Die RiffReporter sind gut ausgebildete freie Journalisten, die gemeinsam etwas Neues schaffen wollen: eine Genossenschaft für freien Journalismus, die Autoren dabei unterstützt, direkt für die Leser zu schreiben und Unterstützer-Communities zu wichtigen Themen und Projekten aufzubauen. Die heftigen politischen Umbrüche der letzten Jahre haben gezeigt, wie wichtig fundierter, unabhängiger Journalismus ist. Gleichzeitig aber sind die Geschäftsmodelle der Verlage ins Wanken geraten. Das geht auch zu Lasten der Qualität. Mit RiffReporter erproben wir eine neue Methode, um Leser zu erreichen – und bieten gleichzeitig professionellen Journalistinnen und Journalisten eine Plattform, ihre Themen zu vertiefen, selbständig zu Publizieren und sich ihre eigene Community aufzubauen. Das Engagement zahlt sich aus: die Einnahmen gehen direkt an die Autoren und eben nicht an einen Verlag.

Versteht sich RiffReporter als Konkurrenz zu Verlagen und Medienhäusern?

Die großen Verlage, für die unsere Mitglieder als freie Journalisten arbeiten, sind ökonomisch massiv unter Druck. Viele Menschen wollen sich nicht mehr für größere Beträge an eine Medienmarke binden, wenn sie im Internet Zugang zu sehr vielen Quellen haben. Das führt allerdings aber auch dazu, dass Honorare und Recherchemöglichkeiten gerade für die freien Journalisten schrumpfen, die für Substanz und Sachwissen stehen. Als Konsequenz werden viele Angebote schmaler und flacher. Hier setzen wir an: Bei uns bauen die freien Journalistinnen und Journalisten über die Korallen- Struktur vertiefende Angebote mit eigenen Leser-Communities. So können sie an wichtigen Themen dranbleiben und haben die Chance, eine zusätzliche Einkommensquelle aufzubauen. Das kann wiederum auch den Verlagen nutzen, die zunehmend auf Freie angewiesen sind. Zudem können Verlage auch Nutzungsrechte an Artikeln von RiffReportern erwerben. 

Ihr sucht aktiv RiffSupporter – warum sollte man unterstüzendes Mitglied der Genossenschaft werden?

Wer unabhääigen und sachkundigen Journalismus stark machen will, kann auch als Nicht-Journalist unserer Genossenschaft beitreten. Privatpersonen und Institutionen könönvestierende Mitglieder ohne Stimmrecht werden.
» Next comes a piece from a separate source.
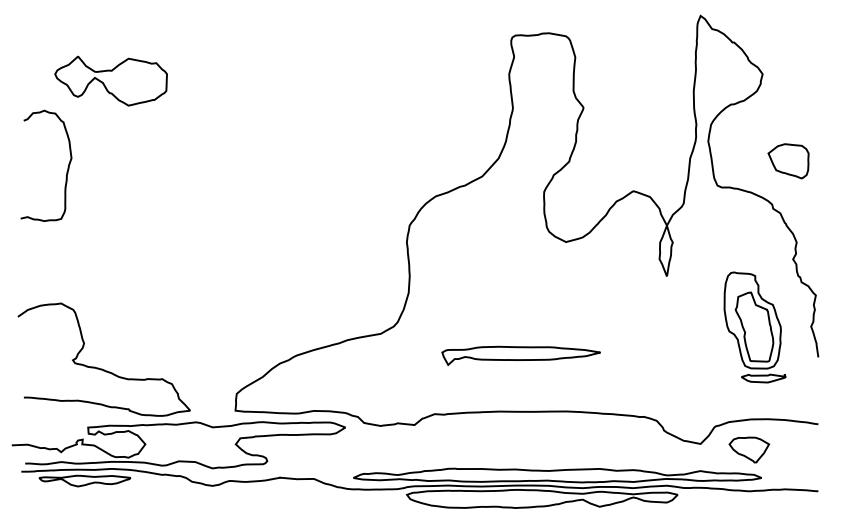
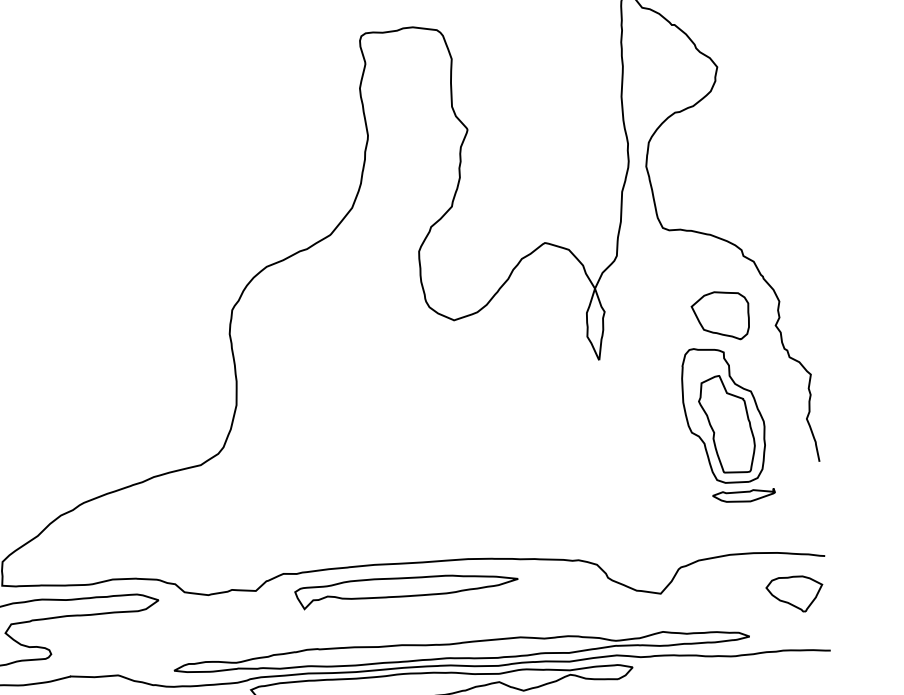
part: (788, 161) -> (720, 316), moved
part: (520, 355) -> (405, 589), moved
part: (749, 449) -> (794, 593), moved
Das Geld fließt ausschließlich in das Projekt und unterstützt den Aufbau unseres journalistischen Riffs. Man kann schon mit einem Genossenschaftsanteil im Wert von 50 Euro investierendes Mitglied werden. Natürlich freuen wir uns auch über deutich höhere Beträge.

Über RiffReporter

RiffReporter ist die Genossenschaft für freien Journalismus. Ziel ist, ein Ökosystem für Wissenschaft, Gesellschaft, Umwelt und Technologie zu schaffen. RiffReporter bietet professionellen freien Autoren eine dynamische Plattform, die es ihnen ermöglicht, eigenständig zu gründen, zu publizieren und ihre Leserschaft auszubauen – sowie eine Gemeinschaft von Kollegen, die gemeinsam lernt und wächst. Leser finden bei RiffReporter fundierte Beiträge in großer Vielfalt und thematischer Tiefe und können gleichzeitig einen Beitrag leisten, freien Qualitätsjournalismus zu stärken. RiffReporter finanziert sich über Leser, die nach Interessen flexibel bezahlen und über Förderer (RiffSupporter), die in die Genossenschaft investieren. Die im Jahr 2015 von Christian Schwägerl, Tanja Krämer, Maximilian Steinbeis, Sebastian Brink und Uwe H. Martin gegründete RiffReporter-Initiative wurde am 20. Oktober 2017 als "RiffReporter – die Genossenschaft für freien Journalismus eG" beim Amtsgericht Charlottenburg eingetragen. VOCER, ZEIT-, Augstein- und Schwingenstein-Stiftung haben RiffReporter im November 2017 mit dem Netzwende-Award für nachhaltige Innovation im Journalismus ausgezeichnet.